**Exercise requirements**
A - List every Bible passage cited in parentheses in the passage on Christians and war.
B - Print the part of the passage on Christians and war starting with "The Bible shows" and going on through "be avoided (Romans 12:19).".

**Source text**
[Start of Attachment]

The prohibition against taking human life surely includes restrictions against murder and suicide, abortion and euthanasia, hate and anger, carelessness and neglect, and participation in national warfare. Wars between nations involve murder – only it is the murder of masses (by huge armies), instead of the murder of one person (by another person). What is the difference, for example, between throwing rive hundred babies into a fire, and throwing fire from airplanes on rive hundred babies? There is, no difference! Yet multitudes who abhor the thought of throwing the babies into a flaming fire, approve of participating in warfare (and throwing the fire on the babies).


The Bible shows that wars will persist in spite of human efforts to stop them. However, wars will end one day, not because men will solve their problems, but because Jesus Christ will come to set things right on the earth (Matt. 24:6-8; Isaiah 2:2-4; Daniel 2:44). Meanwhile the purpose of war between nations is to destroy as much enemy life and property as possible, and in light of Jesus’ teachings concerning our treatment of enemies, the Christian cannot participate (Matt. 5:44-45).

There are several New Testament principles that forbid Christian participation in war:

(1) Love is the supreme law for the Christian (Romans 13:10).
(2) Peace is the Christian’s obligation (Romans 12:18).
(3) Retaliation is to be avoided (Romans 12:19).

When Jesus said to Pilate (John 18:36), “If my kingdom were of this world, then would my servants fight” –He was saying that the nations of the world do fight. As long as men reject Jesus Christ and choose to live in an unregenerate state, there will be wars, but Jesus says, “My kingdom is a different kingdom; it operates by higher laws; those who are members of my kingdom do not fight.” Thus for the disciples of Jesus, nonresistance is a way of life. We do not participate in war, but we remember too that an effective war-time exemption requires a consistent peace-time practice. If our testimony in war-time is going to be meaningful, we must be known as a peace-loving people.

[End of Attachment]

Body or hand keypoint data:
[Start of Attachment]

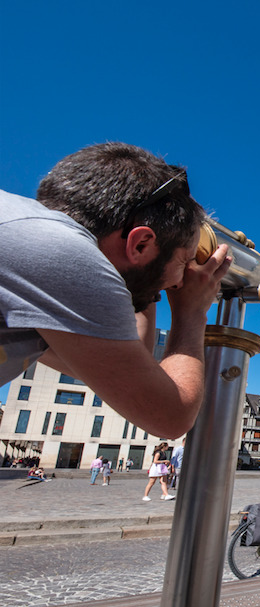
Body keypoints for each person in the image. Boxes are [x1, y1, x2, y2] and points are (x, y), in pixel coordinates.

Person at [0, 142, 232, 439]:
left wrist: (146, 279)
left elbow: (130, 358)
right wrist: (192, 312)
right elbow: (170, 416)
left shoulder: (28, 239)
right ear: (140, 244)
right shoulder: (62, 255)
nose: (179, 282)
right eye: (184, 261)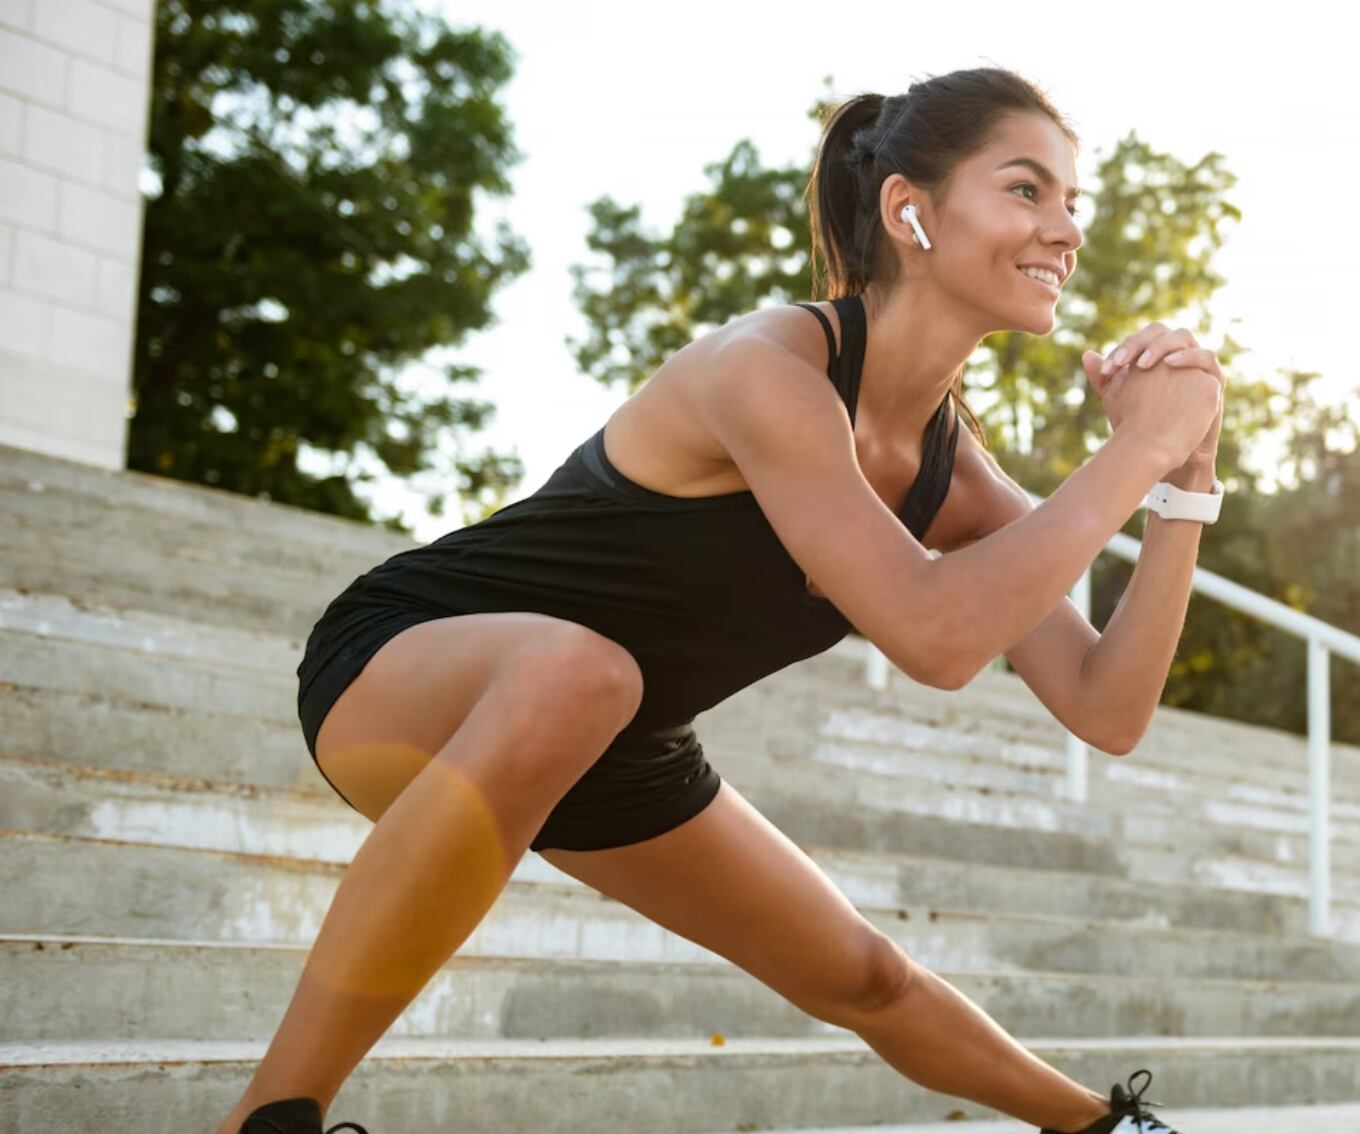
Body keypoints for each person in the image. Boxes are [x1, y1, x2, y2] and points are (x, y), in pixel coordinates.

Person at [225, 65, 1222, 1134]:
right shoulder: (767, 368)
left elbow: (1107, 706)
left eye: (1073, 200)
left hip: (613, 737)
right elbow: (935, 637)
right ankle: (271, 1118)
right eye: (1027, 190)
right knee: (580, 671)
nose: (1066, 229)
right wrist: (1136, 448)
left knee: (868, 976)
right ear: (910, 211)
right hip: (406, 663)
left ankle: (1107, 1128)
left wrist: (1183, 486)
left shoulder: (955, 478)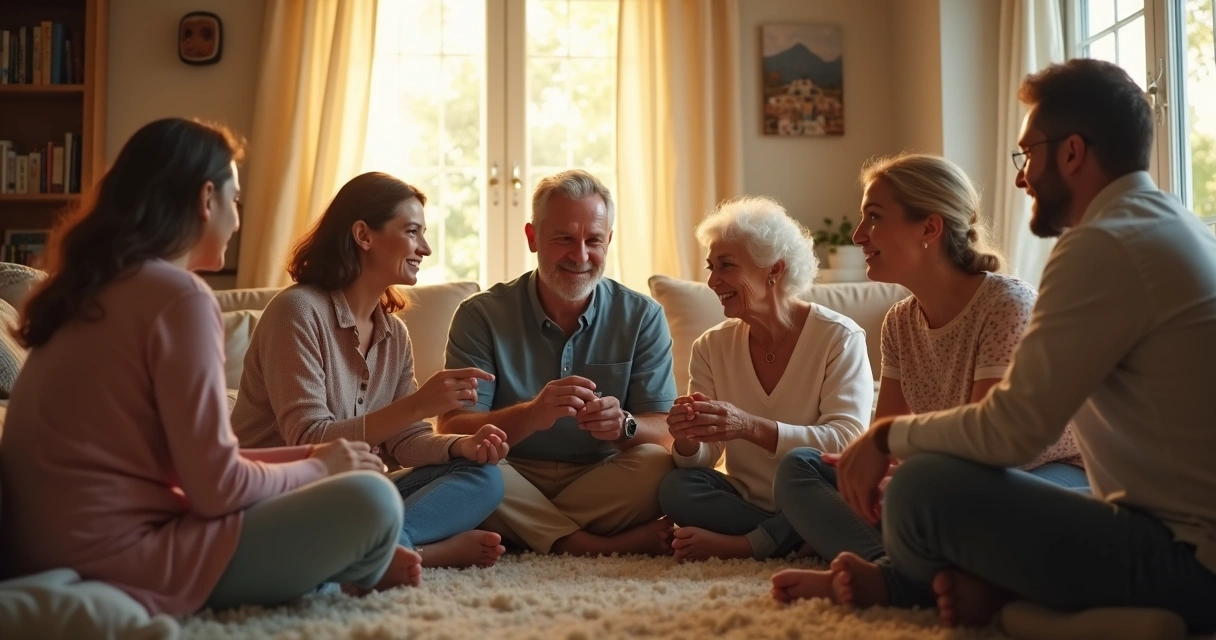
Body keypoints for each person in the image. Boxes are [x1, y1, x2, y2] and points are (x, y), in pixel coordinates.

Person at [783, 59, 1216, 636]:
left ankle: (930, 589)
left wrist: (887, 437)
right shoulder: (1175, 228)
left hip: (1186, 561)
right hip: (1171, 540)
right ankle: (1019, 608)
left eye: (1027, 155)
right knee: (871, 477)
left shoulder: (1103, 245)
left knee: (921, 487)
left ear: (1072, 153)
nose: (1021, 178)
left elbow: (1012, 433)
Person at [0, 118, 418, 617]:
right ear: (205, 199)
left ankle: (346, 567)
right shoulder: (179, 297)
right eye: (235, 202)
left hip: (41, 550)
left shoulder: (83, 290)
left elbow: (186, 469)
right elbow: (216, 487)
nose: (238, 220)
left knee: (348, 486)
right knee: (375, 500)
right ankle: (354, 570)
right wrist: (320, 467)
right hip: (126, 559)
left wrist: (317, 455)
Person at [770, 153, 1085, 587]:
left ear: (930, 228)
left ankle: (899, 579)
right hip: (948, 477)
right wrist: (873, 474)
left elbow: (986, 445)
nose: (859, 235)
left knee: (935, 488)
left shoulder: (1006, 305)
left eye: (874, 217)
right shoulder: (899, 321)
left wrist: (900, 477)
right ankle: (901, 570)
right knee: (801, 467)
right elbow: (888, 436)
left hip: (1044, 474)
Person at [231, 172, 508, 570]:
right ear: (363, 235)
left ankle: (392, 547)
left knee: (485, 478)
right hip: (281, 496)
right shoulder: (297, 312)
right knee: (365, 495)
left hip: (351, 493)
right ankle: (397, 552)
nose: (425, 249)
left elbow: (407, 441)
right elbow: (309, 439)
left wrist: (460, 446)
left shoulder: (393, 333)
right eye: (412, 232)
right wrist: (417, 404)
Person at [437, 169, 677, 557]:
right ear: (533, 238)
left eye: (593, 240)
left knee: (659, 466)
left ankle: (526, 532)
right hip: (509, 471)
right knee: (471, 470)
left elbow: (666, 431)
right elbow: (451, 428)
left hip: (602, 476)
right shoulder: (480, 315)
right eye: (564, 238)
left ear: (609, 241)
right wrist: (533, 413)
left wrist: (624, 426)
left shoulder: (642, 315)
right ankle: (587, 544)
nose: (580, 256)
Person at [658, 196, 873, 562]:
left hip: (817, 492)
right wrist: (688, 440)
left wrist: (748, 426)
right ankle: (794, 536)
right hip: (747, 502)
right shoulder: (711, 347)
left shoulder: (839, 337)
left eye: (726, 266)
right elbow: (706, 458)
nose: (712, 281)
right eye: (711, 267)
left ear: (774, 269)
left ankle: (751, 545)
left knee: (808, 468)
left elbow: (845, 442)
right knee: (676, 488)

[End of Attachment]

**Task results**
A -
Matt. 24:6-8
Isaiah 2:2-4
Daniel 2:44
Matt. 5:44-45
Romans 13:10
Romans 12:18
Romans 12:19
John 18:36

B -
The Bible shows that wars will persist in spite of human efforts to stop them. However, wars will end one day, not because men will solve their problems, but because Jesus Christ will come to set things right on the earth (Matt. 24:6-8; Isaiah 2:2-4; Daniel 2:44). Meanwhile the purpose of war between nations is to destroy as much enemy life and property as possible, and in light of Jesus’ teachings concerning our treatment of enemies, the Christian cannot participate (Matt. 5:44-45).

There are several New Testament principles that forbid Christian participation in war:

(1) Love is the supreme law for the Christian (Romans 13:10).
(2) Peace is the Christian’s obligation (Romans 12:18).
(3) Retaliation is to be avoided (Romans 12:19).